Data provided Block Start

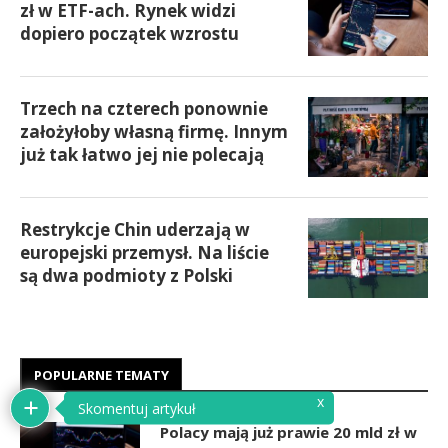
zł w ETF-ach. Rynek widzi
dopiero początek wzrostu
Trzech na czterech ponownie
założyłoby własną firmę. Innym
już tak łatwo jej nie polecają
Restrykcje Chin uderzają w
europejski przemysł. Na liście
są dwa podmioty z Polski
POPULARNE TEMATY
Polacy mają już prawie 20 mld zł w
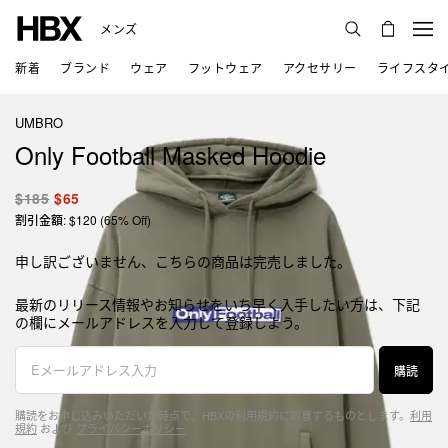
メンズ
新着
ブランド
ウェア
フットウェア
アクセサリー
ライフスタ
UMBRO
Only Football Masked Hoodie
$185
$65
割引金額: $120 (65% Off)
申し訳ございません、こちらの商品は完売しました。
最新のリリース情報やお知らせをいち早く入手したい方は、下記
の欄にメールアドレスを入力して登録しよう。
購読
購読をお申し込みいただいた時点で、HBXの利用規約に同意するものとします。
利用
規約
および
プライバシーポリシー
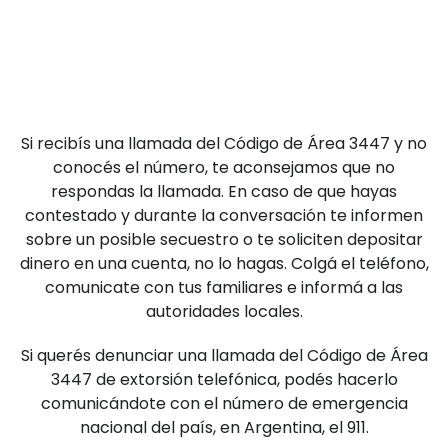
Si recibís una llamada del Código de Área 3447 y no
conocés el número, te aconsejamos que no
respondas la llamada. En caso de que hayas
contestado y durante la conversación te informen
sobre un posible secuestro o te soliciten depositar
dinero en una cuenta, no lo hagas. Colgá el teléfono,
comunicate con tus familiares e informá a las
autoridades locales.
Si querés denunciar una llamada del Código de Área
3447 de extorsión telefónica, podés hacerlo
comunicándote con el número de emergencia
nacional del país, en Argentina, el 911.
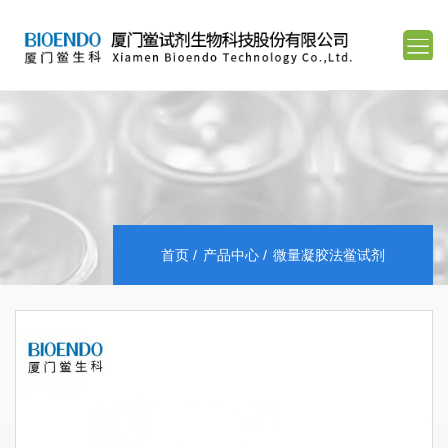
首页
产品中心
微量凝胶法鲎试剂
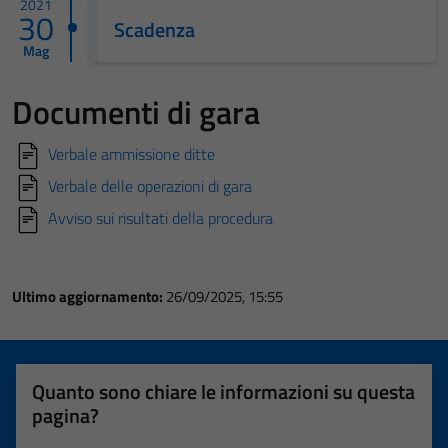
2021
30
Scadenza
Mag
Documenti di gara
Verbale ammissione ditte
Verbale delle operazioni di gara
Avviso sui risultati della procedura
Ultimo aggiornamento:
26/09/2025, 15:55
Quanto sono chiare le informazioni su questa
pagina?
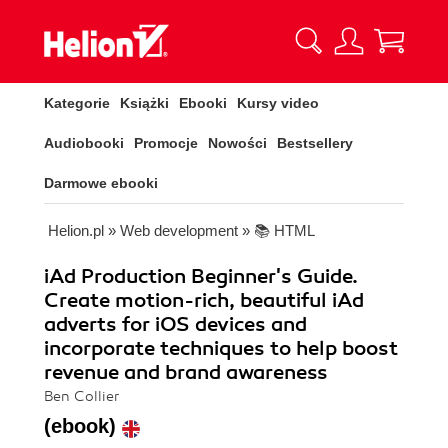
Kategorie
Książki
Ebooki
Kursy video
Audiobooki
Promocje
Nowości
Bestsellery
Darmowe ebooki
Helion.pl
»
Web development
»
📚 HTML
iAd Production Beginner's Guide.
Create motion-rich, beautiful iAd
adverts for iOS devices and
incorporate techniques to help boost
revenue and brand awareness
Ben Collier
(ebook)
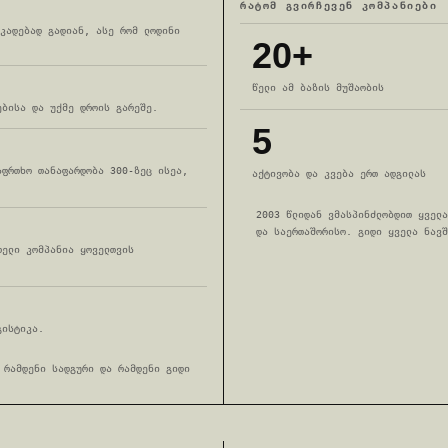
ᲠᲐᲢᲝᲛ ᲒᲕᲘᲠᲩᲔᲕᲔᲜ ᲙᲝᲛᲞᲐᲜᲘᲔᲑᲘ
კადებად გადიან, ასე რომ ლოდინი
20+
წელი ამ ბაზის მუშაობის
ებისა და უქმე დროის გარეშე.
5
აფრთხო თანაფარდობა 300-ზეც ისეა,
აქტივობა და კვება ერთ ადგილას
2003 წლიდან ვმასპინძლობდით ყველა
და საერთაშორისო. გიდი ყველა ნავშ
თელი კომპანია ყოველთვის
გისტიკა.
 რამდენი სადგური და რამდენი გიდი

Data provided Block End

Repeat verbatim the lines between the start of the data and the line containing "Polacy mają już prawie 20 mld zł w", both ends included, omitting all pictures.

zł w ETF-ach. Rynek widzi
dopiero początek wzrostu
Trzech na czterech ponownie
założyłoby własną firmę. Innym
już tak łatwo jej nie polecają
Restrykcje Chin uderzają w
europejski przemysł. Na liście
są dwa podmioty z Polski
POPULARNE TEMATY
Polacy mają już prawie 20 mld zł w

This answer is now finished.